Sing For Your Supper. Ossorio, Alfonso. 1951.

After the war, Ossorio returned to New York to continue his journey as artist and collector. It was during this period that he became a supporter and friend of Jackson Pollock, one of the most important artists of the 20th century. Ossorio collected many of Pollock’s works and displayed them at the Creeks, his 80-acre estate in East Hampton. Ossorio also owned a studio at 9 MacDougal Alley from 1949 until 1952, making him a fellow neighborhood artist. When Ossorio traveled, Pollock and his wife, artist Lee Krasner, would often stay at Ossorio’s studio on MacDougal Alley. They often received shipments of Ossorio’s watercolors. Ossorio and Pollock became quite close friends as they worked alongside each other and influenced one another. Ossorio absorbed Pollock’s signature drip painting method while Pollock’s “Black Pourings” convey the influence of Ossorio’s reconciliation of abstraction and representation.

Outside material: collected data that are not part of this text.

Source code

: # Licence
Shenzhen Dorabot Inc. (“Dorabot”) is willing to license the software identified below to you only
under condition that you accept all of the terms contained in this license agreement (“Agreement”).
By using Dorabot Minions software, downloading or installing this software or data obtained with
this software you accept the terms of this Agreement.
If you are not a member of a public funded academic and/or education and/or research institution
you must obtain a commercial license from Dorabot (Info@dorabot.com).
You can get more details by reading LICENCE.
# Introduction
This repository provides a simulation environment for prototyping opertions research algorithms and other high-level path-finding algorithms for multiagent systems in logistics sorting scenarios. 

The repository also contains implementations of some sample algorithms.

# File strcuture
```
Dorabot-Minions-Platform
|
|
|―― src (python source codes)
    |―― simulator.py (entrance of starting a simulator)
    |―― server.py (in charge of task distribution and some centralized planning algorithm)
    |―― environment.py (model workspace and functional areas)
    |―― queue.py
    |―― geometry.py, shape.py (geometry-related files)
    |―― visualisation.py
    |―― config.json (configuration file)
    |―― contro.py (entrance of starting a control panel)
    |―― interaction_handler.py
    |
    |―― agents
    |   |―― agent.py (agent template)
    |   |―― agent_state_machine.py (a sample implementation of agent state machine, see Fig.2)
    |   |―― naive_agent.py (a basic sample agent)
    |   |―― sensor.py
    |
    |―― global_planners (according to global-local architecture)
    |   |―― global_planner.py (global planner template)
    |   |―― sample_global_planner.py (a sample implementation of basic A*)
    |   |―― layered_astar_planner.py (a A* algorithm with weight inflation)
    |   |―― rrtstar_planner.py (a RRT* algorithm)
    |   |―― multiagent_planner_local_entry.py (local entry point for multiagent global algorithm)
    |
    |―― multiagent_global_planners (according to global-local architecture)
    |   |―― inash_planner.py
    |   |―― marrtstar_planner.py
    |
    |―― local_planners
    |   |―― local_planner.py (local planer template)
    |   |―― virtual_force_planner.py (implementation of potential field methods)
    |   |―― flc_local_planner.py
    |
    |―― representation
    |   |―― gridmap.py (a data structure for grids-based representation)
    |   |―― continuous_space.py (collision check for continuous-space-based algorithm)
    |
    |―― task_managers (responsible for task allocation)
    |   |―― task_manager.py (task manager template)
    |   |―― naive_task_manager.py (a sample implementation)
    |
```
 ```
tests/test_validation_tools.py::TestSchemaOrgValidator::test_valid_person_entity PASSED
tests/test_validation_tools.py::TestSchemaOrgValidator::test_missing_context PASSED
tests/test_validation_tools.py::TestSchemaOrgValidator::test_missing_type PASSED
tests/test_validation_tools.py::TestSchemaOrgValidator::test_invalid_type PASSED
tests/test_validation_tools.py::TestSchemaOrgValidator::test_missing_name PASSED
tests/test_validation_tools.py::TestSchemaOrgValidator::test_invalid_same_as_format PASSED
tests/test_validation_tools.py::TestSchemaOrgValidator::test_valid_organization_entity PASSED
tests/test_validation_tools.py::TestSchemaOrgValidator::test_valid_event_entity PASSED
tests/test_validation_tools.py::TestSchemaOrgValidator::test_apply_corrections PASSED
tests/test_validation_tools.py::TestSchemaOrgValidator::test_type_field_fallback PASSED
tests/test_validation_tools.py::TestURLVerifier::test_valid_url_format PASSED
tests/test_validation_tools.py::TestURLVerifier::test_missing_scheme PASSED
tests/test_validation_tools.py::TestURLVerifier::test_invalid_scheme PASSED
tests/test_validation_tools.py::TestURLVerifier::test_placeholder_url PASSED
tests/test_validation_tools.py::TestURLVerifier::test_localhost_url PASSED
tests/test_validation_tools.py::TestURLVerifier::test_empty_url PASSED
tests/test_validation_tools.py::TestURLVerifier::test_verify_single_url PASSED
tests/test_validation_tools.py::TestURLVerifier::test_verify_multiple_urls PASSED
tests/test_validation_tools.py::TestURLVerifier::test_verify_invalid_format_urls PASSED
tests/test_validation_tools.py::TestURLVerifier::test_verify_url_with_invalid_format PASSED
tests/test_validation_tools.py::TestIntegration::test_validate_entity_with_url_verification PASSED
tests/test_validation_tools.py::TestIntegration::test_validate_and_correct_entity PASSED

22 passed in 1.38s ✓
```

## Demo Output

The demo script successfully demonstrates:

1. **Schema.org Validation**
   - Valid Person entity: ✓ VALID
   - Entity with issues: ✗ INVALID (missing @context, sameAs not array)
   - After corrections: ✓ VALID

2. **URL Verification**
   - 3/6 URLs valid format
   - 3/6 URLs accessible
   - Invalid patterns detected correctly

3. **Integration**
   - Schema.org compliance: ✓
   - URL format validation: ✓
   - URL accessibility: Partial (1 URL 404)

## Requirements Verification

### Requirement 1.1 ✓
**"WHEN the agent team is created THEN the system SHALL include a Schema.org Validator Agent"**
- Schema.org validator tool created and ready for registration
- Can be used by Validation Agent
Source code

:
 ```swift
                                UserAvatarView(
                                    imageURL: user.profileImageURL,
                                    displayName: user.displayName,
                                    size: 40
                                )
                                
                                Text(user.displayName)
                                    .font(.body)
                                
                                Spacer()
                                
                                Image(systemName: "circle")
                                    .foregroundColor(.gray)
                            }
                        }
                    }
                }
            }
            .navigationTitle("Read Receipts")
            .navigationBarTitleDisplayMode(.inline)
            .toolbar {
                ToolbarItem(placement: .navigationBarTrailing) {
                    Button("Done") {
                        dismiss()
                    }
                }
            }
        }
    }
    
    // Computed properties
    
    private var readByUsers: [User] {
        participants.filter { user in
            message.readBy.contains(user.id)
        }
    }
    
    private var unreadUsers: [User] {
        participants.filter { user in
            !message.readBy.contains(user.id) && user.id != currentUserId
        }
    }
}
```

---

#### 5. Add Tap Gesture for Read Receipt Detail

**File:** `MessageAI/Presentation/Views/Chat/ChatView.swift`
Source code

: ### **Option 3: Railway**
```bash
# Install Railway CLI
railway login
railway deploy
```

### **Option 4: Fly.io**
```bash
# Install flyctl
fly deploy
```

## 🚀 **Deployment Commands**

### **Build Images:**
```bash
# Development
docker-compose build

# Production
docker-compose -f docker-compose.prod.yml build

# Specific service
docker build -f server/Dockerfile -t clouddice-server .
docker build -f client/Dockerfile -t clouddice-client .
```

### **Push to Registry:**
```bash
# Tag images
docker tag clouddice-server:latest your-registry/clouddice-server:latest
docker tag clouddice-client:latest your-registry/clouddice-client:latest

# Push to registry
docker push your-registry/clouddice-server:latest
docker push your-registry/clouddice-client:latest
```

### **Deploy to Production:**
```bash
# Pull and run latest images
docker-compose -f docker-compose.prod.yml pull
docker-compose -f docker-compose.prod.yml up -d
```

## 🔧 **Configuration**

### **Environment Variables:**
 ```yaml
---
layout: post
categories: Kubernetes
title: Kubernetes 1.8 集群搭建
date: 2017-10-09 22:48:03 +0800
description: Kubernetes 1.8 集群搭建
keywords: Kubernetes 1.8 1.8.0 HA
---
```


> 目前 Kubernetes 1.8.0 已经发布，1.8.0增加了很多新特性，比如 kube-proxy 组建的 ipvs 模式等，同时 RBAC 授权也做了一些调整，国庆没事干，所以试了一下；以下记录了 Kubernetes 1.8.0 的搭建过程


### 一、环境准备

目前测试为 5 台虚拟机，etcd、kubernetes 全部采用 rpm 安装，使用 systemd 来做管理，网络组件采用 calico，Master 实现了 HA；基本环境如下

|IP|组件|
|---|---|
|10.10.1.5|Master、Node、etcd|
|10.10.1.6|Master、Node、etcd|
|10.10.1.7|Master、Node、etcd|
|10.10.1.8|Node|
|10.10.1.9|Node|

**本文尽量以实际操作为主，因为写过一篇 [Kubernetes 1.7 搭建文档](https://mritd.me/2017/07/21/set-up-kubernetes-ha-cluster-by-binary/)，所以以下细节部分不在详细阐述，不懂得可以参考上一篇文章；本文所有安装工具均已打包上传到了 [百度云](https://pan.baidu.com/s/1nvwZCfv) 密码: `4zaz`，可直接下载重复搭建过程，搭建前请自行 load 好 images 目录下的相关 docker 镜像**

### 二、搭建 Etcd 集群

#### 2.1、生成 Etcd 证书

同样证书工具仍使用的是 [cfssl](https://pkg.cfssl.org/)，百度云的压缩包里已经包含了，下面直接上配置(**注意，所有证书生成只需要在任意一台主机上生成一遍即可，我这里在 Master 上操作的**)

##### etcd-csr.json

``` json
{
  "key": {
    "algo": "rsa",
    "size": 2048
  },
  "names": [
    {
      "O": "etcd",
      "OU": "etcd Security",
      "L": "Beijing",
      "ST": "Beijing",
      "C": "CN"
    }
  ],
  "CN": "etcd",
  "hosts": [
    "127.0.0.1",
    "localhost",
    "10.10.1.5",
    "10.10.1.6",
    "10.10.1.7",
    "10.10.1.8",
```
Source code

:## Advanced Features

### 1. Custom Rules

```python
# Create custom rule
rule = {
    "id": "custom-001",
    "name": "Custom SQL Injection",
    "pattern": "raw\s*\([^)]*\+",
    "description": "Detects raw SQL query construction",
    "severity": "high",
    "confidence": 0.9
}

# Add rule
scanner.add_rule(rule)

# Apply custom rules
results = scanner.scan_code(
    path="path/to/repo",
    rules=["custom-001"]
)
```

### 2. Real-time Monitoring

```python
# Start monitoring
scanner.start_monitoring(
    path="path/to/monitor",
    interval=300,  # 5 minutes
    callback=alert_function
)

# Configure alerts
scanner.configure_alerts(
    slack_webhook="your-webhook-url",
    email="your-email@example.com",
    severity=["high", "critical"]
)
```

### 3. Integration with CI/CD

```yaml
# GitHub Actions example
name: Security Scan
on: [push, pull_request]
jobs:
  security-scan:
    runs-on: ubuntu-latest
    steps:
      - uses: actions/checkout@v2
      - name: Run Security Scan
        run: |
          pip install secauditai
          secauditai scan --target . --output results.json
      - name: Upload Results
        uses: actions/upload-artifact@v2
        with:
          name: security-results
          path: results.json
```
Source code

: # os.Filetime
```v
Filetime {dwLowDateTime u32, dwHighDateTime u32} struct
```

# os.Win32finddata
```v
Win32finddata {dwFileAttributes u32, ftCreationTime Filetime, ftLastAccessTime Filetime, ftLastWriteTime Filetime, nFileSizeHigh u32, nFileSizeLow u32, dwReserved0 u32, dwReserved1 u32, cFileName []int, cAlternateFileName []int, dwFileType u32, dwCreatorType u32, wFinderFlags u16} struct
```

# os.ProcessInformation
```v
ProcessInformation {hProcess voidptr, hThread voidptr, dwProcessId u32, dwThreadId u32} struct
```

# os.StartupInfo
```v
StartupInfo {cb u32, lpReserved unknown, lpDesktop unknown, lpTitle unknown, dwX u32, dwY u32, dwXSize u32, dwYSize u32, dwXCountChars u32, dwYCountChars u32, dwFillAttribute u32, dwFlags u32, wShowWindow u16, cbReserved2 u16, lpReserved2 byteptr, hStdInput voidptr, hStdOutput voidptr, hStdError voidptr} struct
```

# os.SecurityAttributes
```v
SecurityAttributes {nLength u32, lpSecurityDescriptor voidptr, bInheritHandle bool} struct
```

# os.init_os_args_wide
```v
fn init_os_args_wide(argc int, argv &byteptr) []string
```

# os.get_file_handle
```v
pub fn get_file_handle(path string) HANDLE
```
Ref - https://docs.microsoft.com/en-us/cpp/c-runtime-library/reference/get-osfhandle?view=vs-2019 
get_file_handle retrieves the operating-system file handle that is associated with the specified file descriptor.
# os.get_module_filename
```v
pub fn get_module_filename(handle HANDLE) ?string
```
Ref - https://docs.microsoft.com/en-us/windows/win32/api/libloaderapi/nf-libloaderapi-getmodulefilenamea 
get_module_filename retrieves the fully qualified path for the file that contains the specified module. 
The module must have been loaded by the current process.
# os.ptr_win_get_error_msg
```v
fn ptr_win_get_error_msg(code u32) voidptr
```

Holy Mother. Ossorio, Alfonso. 1951.

As an artist, Ossorio was known for his unique synthesization of differing artistic styles. His work can be described as Surrealist and Abstract Expressionist, with influences of French artist Jean Dubuffet’s art brut style. Because Ossorio was the independently-wealthy heir to a sugar fortune, he did not feel the same need to conform to commercial tastes as did his contemporaries. He only had his own artistic intention to honor, allowing him to draw from myriad cultures and influences while being bound to none of them.

In 1950, Ossorio was commissioned by the parish of St. Joseph in Victorias City, Negros Occidental in the Philippines to paint a mural in the newly reconstructed church. The wax-and-watercolor drawings he made during the commission are thought to share DNA with the work of Pollock and Dubuffet. The mural, titled “The Angry Christ” is a vivid representation of Ossorio’s conflicting religious experiences as a gay, Roman Catholic man. The bold palette highlights the intensity of the depicted figures, including the two giant hands reaching down to lift up Jesus Christ.

The Angry Christ. Ossorio, Alfonso. 1950.

In the late 1950s, Ossorio began creating more sculptural works that he called his congregations. These works, which resemble Dubuffet’s assemblages, were often composed of objects like shells, bones, driftwood, nails, dolls’ eyes, cabinet knobs, dice, costume jewelry, mirror shards, and children’s toys. Ossorio sought to use these common objects to convey a sense of everyday religious rapture while also forcing the viewer to absolutely focus their attention on the work. It is impossible to capture the entire work with a single glance, and each viewing seems to tell a different story depending on the viewer’s intent. These congregations are considered Ossorio’s most radical work as well as the most unfiltered representation of his artistic perspective.

Congregation. Ossorio, Alfonso. Date unknown.

Gay, Roman Catholic, Harvard-educated, and the Filipino-American heir to a sugar fortune, Ossorio cut against just about every stereotype of the popular artists of his time. Yet by the time he died on December 5, 1990, he had made unparalleled contributions to modern art. Additionally, his works and collection became an important influence on notable artists in the Philippines and Spain.